• Required task: Format the data below as a numbered list with blank lines dropped. Begin at the line that contains "state / province: Michigan" and stop after the line that contains "state / province: San Luis Potosí".
[BEGIN]
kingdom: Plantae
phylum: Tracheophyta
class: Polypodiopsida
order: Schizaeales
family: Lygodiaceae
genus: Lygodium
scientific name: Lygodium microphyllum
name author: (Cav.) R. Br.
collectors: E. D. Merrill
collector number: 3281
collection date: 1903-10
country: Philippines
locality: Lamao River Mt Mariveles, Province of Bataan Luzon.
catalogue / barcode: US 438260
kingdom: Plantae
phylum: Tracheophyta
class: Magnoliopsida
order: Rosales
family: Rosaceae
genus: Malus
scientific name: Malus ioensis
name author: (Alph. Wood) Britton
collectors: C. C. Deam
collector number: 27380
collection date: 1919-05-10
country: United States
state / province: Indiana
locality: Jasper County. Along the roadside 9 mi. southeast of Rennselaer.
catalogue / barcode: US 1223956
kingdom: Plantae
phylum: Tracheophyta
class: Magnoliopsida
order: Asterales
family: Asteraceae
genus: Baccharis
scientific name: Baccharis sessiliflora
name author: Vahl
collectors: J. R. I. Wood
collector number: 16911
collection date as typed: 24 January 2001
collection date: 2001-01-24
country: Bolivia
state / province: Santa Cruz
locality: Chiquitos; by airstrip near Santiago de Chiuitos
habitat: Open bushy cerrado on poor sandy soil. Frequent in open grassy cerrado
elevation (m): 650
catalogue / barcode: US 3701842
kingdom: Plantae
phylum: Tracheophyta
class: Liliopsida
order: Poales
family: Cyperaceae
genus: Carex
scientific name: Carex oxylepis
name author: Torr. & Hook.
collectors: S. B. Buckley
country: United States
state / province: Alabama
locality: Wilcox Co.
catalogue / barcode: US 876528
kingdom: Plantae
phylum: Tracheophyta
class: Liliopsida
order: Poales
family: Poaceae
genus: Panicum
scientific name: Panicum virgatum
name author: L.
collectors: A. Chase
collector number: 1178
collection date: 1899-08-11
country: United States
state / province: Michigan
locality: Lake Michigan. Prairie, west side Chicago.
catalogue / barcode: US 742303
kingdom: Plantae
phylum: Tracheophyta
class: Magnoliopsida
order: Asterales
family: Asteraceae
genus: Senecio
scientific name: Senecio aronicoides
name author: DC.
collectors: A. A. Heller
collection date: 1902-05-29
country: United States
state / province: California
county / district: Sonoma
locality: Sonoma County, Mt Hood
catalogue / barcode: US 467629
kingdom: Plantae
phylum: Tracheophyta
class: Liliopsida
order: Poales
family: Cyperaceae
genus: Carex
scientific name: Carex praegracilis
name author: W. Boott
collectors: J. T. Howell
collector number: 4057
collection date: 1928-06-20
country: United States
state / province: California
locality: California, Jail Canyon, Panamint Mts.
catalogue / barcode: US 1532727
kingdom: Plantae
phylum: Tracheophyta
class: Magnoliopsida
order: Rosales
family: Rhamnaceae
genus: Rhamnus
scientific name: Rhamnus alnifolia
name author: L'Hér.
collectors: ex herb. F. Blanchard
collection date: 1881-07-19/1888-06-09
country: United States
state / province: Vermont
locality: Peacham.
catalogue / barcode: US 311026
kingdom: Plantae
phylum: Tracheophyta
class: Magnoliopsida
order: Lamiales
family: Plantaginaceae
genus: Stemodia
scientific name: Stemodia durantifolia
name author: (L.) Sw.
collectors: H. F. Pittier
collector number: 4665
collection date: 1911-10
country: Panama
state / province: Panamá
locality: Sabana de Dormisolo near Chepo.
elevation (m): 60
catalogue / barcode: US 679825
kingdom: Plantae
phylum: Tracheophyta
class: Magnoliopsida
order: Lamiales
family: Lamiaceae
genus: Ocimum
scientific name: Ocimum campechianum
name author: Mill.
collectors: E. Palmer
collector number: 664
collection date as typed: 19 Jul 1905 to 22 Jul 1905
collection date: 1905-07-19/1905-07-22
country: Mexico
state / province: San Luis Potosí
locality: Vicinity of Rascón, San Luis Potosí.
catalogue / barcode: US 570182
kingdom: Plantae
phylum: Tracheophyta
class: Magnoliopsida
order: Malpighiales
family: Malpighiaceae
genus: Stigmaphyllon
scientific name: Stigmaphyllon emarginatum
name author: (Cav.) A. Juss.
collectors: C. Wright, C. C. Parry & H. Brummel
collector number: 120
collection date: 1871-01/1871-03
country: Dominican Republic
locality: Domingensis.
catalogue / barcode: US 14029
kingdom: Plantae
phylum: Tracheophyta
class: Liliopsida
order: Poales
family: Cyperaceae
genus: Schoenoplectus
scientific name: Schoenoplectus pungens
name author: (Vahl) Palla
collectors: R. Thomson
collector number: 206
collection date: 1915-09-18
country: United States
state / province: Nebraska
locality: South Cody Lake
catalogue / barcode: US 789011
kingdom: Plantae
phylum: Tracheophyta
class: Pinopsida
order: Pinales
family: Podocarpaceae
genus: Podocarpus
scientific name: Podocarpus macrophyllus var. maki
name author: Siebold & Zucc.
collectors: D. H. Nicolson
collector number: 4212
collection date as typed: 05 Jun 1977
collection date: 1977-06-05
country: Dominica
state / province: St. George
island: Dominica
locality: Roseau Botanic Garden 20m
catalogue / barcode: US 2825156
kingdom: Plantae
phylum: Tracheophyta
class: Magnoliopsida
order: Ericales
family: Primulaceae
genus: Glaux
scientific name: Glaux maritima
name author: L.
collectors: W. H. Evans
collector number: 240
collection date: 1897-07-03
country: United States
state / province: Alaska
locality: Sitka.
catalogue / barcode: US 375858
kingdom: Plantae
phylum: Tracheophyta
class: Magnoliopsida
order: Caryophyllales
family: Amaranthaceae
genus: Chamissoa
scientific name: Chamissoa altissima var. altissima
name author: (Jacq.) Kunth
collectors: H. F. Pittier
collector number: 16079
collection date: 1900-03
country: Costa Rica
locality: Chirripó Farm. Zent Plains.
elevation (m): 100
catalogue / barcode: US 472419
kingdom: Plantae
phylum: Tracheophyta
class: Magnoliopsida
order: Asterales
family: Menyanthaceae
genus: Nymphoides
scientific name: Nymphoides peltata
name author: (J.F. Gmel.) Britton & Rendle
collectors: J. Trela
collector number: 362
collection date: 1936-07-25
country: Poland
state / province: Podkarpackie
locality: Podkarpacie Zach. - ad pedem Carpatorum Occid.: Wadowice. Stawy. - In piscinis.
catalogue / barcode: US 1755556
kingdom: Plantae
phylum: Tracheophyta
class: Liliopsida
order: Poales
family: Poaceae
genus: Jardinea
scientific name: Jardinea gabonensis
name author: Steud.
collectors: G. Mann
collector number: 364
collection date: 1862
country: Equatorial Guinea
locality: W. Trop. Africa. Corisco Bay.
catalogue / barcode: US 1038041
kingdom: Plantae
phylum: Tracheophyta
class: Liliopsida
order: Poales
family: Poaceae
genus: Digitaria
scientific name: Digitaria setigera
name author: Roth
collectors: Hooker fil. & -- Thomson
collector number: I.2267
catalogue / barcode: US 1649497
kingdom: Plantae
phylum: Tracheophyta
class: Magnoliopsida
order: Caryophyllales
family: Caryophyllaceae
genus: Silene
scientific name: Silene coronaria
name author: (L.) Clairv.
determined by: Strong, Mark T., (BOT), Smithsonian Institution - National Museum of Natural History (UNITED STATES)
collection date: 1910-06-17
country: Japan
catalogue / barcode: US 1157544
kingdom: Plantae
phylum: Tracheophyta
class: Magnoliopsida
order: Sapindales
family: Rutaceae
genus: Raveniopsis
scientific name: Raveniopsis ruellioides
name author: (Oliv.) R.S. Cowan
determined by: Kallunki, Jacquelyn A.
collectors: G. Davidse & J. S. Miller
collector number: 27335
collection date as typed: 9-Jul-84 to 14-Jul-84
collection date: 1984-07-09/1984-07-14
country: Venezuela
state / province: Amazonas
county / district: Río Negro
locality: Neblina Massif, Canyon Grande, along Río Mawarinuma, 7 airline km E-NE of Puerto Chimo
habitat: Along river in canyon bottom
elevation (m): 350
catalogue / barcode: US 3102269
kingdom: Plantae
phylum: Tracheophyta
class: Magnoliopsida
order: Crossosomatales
[END]
• Result for this exercise:
1. state / province: Michigan
2. locality: Lake Michigan. Prairie, west side Chicago.
3. catalogue / barcode: US 742303
4. kingdom: Plantae
5. phylum: Tracheophyta
6. class: Magnoliopsida
7. order: Asterales
8. family: Asteraceae
9. genus: Senecio
10. scientific name: Senecio aronicoides
11. name author: DC.
12. collectors: A. A. Heller
13. collection date: 1902-05-29
14. country: United States
15. state / province: California
16. county / district: Sonoma
17. locality: Sonoma County, Mt Hood
18. catalogue / barcode: US 467629
19. kingdom: Plantae
20. phylum: Tracheophyta
21. class: Liliopsida
22. order: Poales
23. family: Cyperaceae
24. genus: Carex
25. scientific name: Carex praegracilis
26. name author: W. Boott
27. collectors: J. T. Howell
28. collector number: 4057
29. collection date: 1928-06-20
30. country: United States
31. state / province: California
32. locality: California, Jail Canyon, Panamint Mts.
33. catalogue / barcode: US 1532727
34. kingdom: Plantae
35. phylum: Tracheophyta
36. class: Magnoliopsida
37. order: Rosales
38. family: Rhamnaceae
39. genus: Rhamnus
40. scientific name: Rhamnus alnifolia
41. name author: L'Hér.
42. collectors: ex herb. F. Blanchard
43. collection date: 1881-07-19/1888-06-09
44. country: United States
45. state / province: Vermont
46. locality: Peacham.
47. catalogue / barcode: US 311026
48. kingdom: Plantae
49. phylum: Tracheophyta
50. class: Magnoliopsida
51. order: Lamiales
52. family: Plantaginaceae
53. genus: Stemodia
54. scientific name: Stemodia durantifolia
55. name author: (L.) Sw.
56. collectors: H. F. Pittier
57. collector number: 4665
58. collection date: 1911-10
59. country: Panama
60. state / province: Panamá
61. locality: Sabana de Dormisolo near Chepo.
62. elevation (m): 60
63. catalogue / barcode: US 679825
64. kingdom: Plantae
65. phylum: Tracheophyta
66. class: Magnoliopsida
67. order: Lamiales
68. family: Lamiaceae
69. genus: Ocimum
70. scientific name: Ocimum campechianum
71. name author: Mill.
72. collectors: E. Palmer
73. collector number: 664
74. collection date as typed: 19 Jul 1905 to 22 Jul 1905
75. collection date: 1905-07-19/1905-07-22
76. country: Mexico
77. state / province: San Luis Potosí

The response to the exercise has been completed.